*GIVEN INFORMATION*
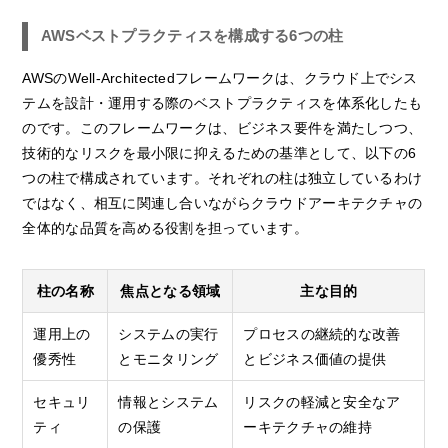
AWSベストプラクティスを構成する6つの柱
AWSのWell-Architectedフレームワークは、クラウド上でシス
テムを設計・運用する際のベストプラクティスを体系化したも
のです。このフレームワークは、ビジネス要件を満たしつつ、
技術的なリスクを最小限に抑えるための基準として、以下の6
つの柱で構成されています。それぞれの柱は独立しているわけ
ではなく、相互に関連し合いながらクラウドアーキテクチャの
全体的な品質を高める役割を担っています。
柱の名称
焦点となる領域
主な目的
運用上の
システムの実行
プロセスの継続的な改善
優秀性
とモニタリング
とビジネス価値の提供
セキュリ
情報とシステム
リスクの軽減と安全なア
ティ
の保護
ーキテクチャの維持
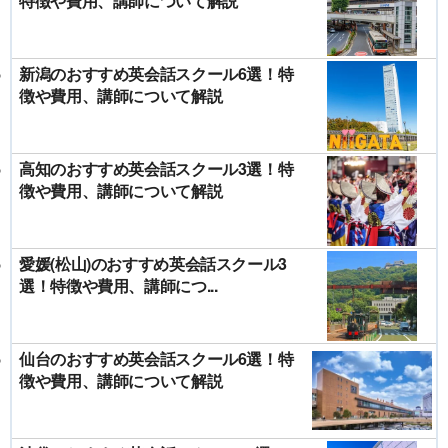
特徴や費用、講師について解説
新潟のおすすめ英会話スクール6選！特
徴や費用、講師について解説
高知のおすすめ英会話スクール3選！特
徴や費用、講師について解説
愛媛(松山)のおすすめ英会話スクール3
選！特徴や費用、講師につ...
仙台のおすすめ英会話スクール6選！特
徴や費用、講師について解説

*ACTIVITY*
Only the lines from the one containing "技術的なリスクを最小限に抑えるための基準として、以下の6" through the final line of the data are to be written out, exactly as they stand and without pictures.

*ANSWER SECTION*
技術的なリスクを最小限に抑えるための基準として、以下の6
つの柱で構成されています。それぞれの柱は独立しているわけ
ではなく、相互に関連し合いながらクラウドアーキテクチャの
全体的な品質を高める役割を担っています。
柱の名称
焦点となる領域
主な目的
運用上の
システムの実行
プロセスの継続的な改善
優秀性
とモニタリング
とビジネス価値の提供
セキュリ
情報とシステム
リスクの軽減と安全なア
ティ
の保護
ーキテクチャの維持
特徴や費用、講師について解説
新潟のおすすめ英会話スクール6選！特
徴や費用、講師について解説
高知のおすすめ英会話スクール3選！特
徴や費用、講師について解説
愛媛(松山)のおすすめ英会話スクール3
選！特徴や費用、講師につ...
仙台のおすすめ英会話スクール6選！特
徴や費用、講師について解説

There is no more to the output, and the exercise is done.